--- Entries shown ---
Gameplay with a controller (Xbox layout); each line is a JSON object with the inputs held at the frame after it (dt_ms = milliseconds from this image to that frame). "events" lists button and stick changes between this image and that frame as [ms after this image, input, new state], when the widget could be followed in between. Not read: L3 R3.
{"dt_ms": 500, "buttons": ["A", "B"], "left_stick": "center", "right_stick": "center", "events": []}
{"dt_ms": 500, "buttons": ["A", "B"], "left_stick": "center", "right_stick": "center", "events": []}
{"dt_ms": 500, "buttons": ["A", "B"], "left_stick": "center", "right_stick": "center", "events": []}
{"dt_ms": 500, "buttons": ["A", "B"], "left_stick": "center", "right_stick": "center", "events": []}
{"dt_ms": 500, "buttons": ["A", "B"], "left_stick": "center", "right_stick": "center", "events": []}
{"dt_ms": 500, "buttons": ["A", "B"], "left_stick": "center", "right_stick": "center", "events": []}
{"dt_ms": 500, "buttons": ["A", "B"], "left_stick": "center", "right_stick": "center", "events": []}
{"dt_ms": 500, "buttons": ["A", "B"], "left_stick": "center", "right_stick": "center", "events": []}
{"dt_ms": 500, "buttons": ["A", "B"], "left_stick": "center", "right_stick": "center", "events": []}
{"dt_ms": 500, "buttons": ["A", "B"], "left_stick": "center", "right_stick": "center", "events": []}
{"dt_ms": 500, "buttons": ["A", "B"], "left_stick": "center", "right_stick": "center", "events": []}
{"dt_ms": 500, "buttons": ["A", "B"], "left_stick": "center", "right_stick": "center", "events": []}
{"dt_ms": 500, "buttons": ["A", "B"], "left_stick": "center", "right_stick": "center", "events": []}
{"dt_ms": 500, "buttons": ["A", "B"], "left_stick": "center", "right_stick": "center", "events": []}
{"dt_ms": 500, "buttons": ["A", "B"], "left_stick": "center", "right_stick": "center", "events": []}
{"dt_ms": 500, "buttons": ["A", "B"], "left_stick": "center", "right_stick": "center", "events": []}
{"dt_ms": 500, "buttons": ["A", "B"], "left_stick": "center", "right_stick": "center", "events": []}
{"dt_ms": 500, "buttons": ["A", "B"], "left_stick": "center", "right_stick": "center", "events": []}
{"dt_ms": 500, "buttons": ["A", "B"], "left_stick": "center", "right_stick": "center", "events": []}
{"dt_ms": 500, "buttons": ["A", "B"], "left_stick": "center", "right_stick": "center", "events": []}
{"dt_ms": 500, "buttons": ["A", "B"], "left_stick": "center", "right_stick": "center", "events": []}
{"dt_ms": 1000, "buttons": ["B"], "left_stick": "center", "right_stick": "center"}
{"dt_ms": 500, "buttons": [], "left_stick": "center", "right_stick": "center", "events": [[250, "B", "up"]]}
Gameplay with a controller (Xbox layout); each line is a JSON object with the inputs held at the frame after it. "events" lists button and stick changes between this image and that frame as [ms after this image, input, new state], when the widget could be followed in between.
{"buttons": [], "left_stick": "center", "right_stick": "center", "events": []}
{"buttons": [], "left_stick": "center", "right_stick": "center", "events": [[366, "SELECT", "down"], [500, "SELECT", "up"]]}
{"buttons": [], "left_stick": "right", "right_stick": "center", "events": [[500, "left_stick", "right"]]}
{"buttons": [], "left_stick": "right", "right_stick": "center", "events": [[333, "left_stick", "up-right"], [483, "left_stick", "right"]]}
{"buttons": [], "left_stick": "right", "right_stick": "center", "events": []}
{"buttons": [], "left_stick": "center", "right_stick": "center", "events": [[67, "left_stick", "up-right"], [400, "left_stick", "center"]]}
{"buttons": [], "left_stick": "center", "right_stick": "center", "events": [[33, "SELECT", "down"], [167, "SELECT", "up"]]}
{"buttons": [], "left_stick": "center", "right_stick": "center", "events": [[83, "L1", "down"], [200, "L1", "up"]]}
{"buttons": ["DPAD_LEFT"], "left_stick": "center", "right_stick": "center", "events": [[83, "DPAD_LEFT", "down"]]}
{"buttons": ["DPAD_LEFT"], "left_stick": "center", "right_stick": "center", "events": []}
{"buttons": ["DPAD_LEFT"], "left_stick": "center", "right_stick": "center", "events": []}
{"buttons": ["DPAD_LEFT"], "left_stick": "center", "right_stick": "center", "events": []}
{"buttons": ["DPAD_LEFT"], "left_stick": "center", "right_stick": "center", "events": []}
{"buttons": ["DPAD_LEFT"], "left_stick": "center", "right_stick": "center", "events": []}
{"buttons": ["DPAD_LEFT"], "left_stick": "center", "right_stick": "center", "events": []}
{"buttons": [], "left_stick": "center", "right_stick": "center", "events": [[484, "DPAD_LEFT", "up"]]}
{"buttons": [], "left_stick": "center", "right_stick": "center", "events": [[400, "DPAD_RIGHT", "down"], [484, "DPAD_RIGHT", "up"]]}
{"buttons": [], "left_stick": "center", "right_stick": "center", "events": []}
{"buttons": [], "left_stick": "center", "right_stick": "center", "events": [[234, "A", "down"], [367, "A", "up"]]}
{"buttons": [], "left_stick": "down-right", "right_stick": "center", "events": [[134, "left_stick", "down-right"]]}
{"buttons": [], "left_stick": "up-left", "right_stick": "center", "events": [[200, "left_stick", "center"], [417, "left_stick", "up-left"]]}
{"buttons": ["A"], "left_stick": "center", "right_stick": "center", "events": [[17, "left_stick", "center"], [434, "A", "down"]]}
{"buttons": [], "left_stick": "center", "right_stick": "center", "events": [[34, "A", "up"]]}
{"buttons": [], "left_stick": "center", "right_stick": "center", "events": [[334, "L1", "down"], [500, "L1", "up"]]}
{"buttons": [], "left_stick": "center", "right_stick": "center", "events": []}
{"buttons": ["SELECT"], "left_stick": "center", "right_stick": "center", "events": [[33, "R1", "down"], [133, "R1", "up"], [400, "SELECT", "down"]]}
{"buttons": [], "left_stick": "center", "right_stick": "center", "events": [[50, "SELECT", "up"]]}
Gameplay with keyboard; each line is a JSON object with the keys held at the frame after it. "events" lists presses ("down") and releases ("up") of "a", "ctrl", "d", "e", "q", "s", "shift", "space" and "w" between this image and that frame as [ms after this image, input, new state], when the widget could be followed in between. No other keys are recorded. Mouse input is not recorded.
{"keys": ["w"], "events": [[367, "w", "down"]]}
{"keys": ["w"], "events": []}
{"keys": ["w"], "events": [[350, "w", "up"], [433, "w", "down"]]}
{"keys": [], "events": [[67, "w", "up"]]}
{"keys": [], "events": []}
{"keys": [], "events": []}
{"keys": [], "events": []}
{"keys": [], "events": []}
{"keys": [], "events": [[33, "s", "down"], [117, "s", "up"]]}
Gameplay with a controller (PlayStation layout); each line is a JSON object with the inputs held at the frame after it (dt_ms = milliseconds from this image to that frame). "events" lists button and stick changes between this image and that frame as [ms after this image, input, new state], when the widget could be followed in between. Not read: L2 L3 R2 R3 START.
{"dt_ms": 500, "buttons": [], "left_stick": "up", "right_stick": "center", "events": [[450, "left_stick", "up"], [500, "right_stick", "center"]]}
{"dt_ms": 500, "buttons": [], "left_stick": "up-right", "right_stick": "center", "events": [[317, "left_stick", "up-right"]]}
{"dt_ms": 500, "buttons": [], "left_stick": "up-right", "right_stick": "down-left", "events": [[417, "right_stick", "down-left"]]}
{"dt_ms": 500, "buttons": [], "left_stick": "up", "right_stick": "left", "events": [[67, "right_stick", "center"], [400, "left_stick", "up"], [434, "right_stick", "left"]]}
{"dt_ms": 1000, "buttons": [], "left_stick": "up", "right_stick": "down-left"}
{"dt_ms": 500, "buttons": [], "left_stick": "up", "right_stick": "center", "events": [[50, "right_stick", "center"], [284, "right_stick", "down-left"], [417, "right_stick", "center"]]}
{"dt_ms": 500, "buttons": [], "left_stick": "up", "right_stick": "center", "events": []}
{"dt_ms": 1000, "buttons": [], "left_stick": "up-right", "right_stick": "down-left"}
---
● **Directions for this task**:
Out of the records above, pull the lines that include the word "input".

● **Response**:
Gameplay with a controller (Xbox layout); each line is a JSON object with the inputs held at the frame after it (dt_ms = milliseconds from this image to that frame). "events" lists button and stick changes between this image and that frame as [ms after this image, input, new state], when the widget could be followed in between. Not read: L3 R3.
Gameplay with a controller (Xbox layout); each line is a JSON object with the inputs held at the frame after it. "events" lists button and stick changes between this image and that frame as [ms after this image, input, new state], when the widget could be followed in between.
Gameplay with keyboard; each line is a JSON object with the keys held at the frame after it. "events" lists presses ("down") and releases ("up") of "a", "ctrl", "d", "e", "q", "s", "shift", "space" and "w" between this image and that frame as [ms after this image, input, new state], when the widget could be followed in between. No other keys are recorded. Mouse input is not recorded.
Gameplay with a controller (PlayStation layout); each line is a JSON object with the inputs held at the frame after it (dt_ms = milliseconds from this image to that frame). "events" lists button and stick changes between this image and that frame as [ms after this image, input, new state], when the widget could be followed in between. Not read: L2 L3 R2 R3 START.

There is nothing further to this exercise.